Description
Tone Recommendations should not surface issues within direct quotes. Revising the tone of quoted material can change meaning, introduce inaccuracies, or conflict with Wikipedia policies that require quotes to reflect source material precisely. The current extraction pipeline may flag problematic language inside quotes, which results in inappropriate or unhelpful suggestions for editors.
This task requests an update to the model and preprocessing steps so that quoted content is excluded from Tone Suggestion candidates.
Requirements
Exclude text that appears within common quote structures on Wikipedia.
At minimum, handle widely used formats such as:
- <blockquote> and nested variants
- Indented block quotes produced by wiki markup
- Quotation marks that consistently signal direct quotations in target languages
A perfect solution is not required. The goal is to remove the most common false positives without overengineering.

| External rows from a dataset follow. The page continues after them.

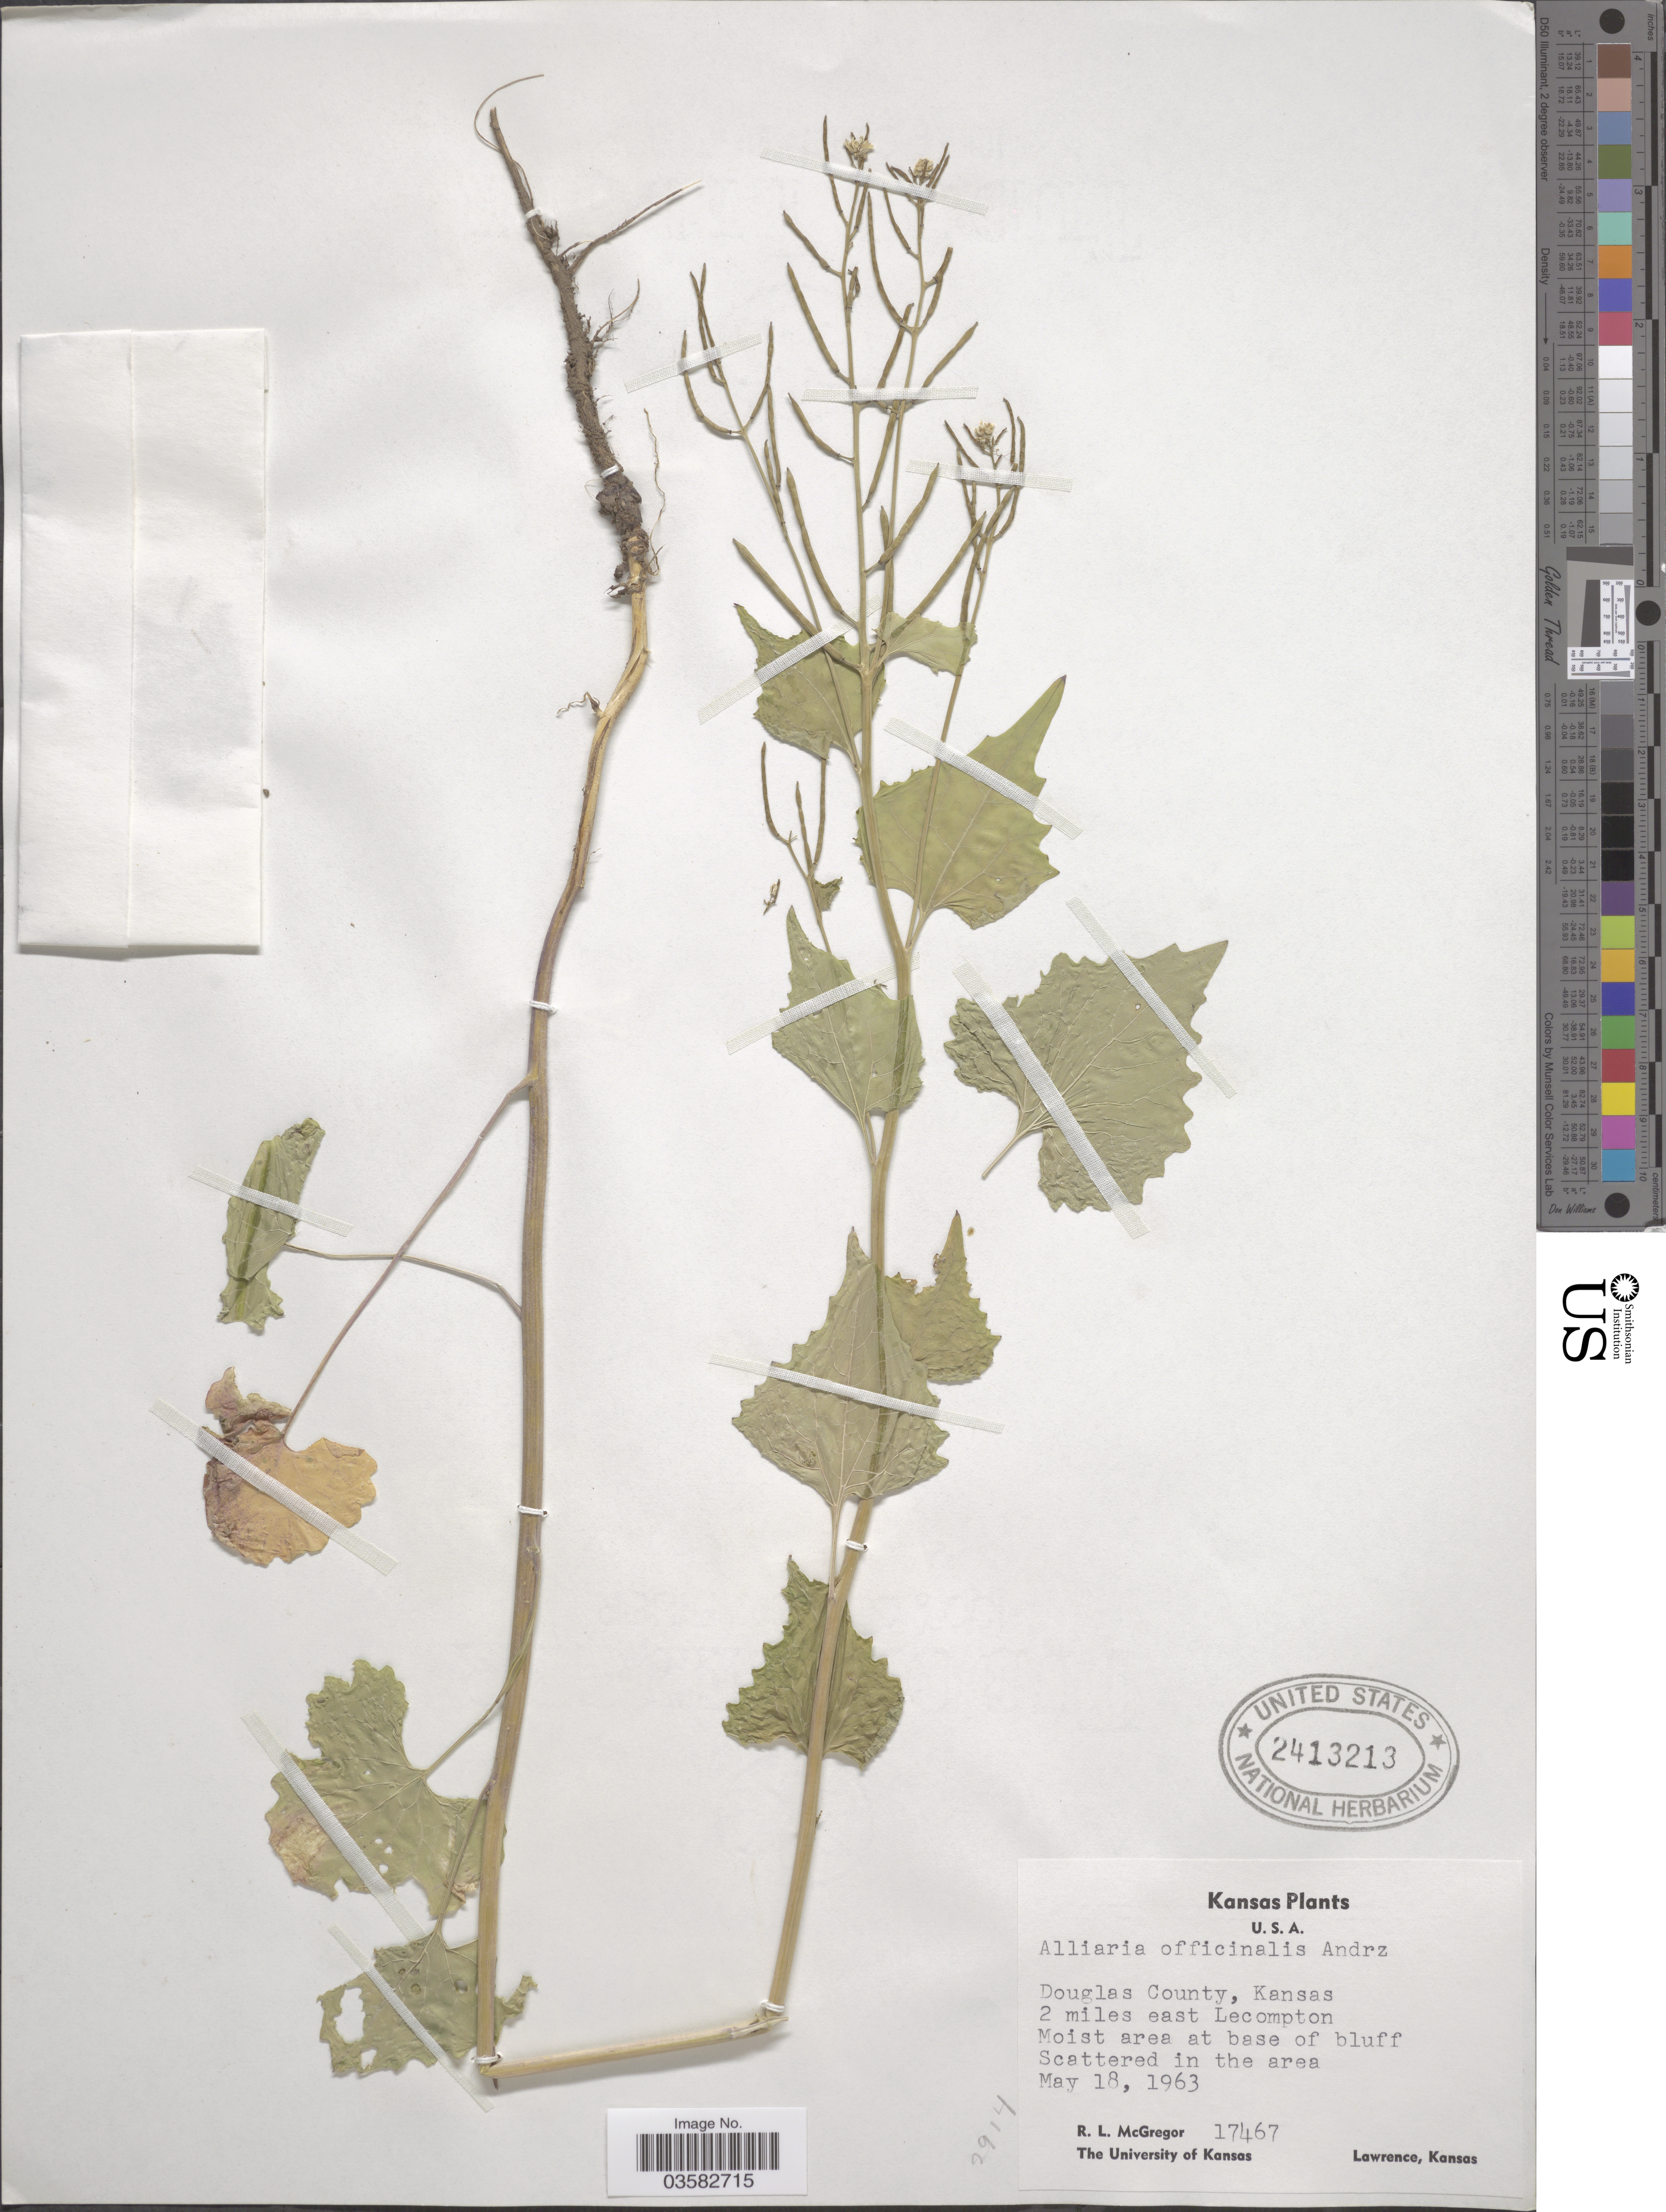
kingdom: Plantae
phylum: Tracheophyta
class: Magnoliopsida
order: Brassicales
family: Brassicaceae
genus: Alliaria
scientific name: Alliaria officinalis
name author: Andrz. ex DC.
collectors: R. McGregor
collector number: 17467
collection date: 1963-05-18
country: United States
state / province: Kansas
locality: Douglas County, 2 miles east of Lecompton.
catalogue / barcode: US 2413213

Ensure that filtering occurs early enough in the pipeline so the model does not evaluate quoted text as potential tone issues.
Acceptance Criteria
• Tone Suggestions are not generated for text inside identified quote structures.
• The exclusion process works across a representative set of languages that use Tone Suggestions.
• Automated tests or evaluation samples confirm a meaningful reduction in false positives within quotes.
Notes
Examples of suggestions with quotations from: Revise Tone: Articles to feed the model
The Growth team can provide more example articles/suggestions if needed.
The solution should focus on practical heuristics rather than complete quote detection across all languages.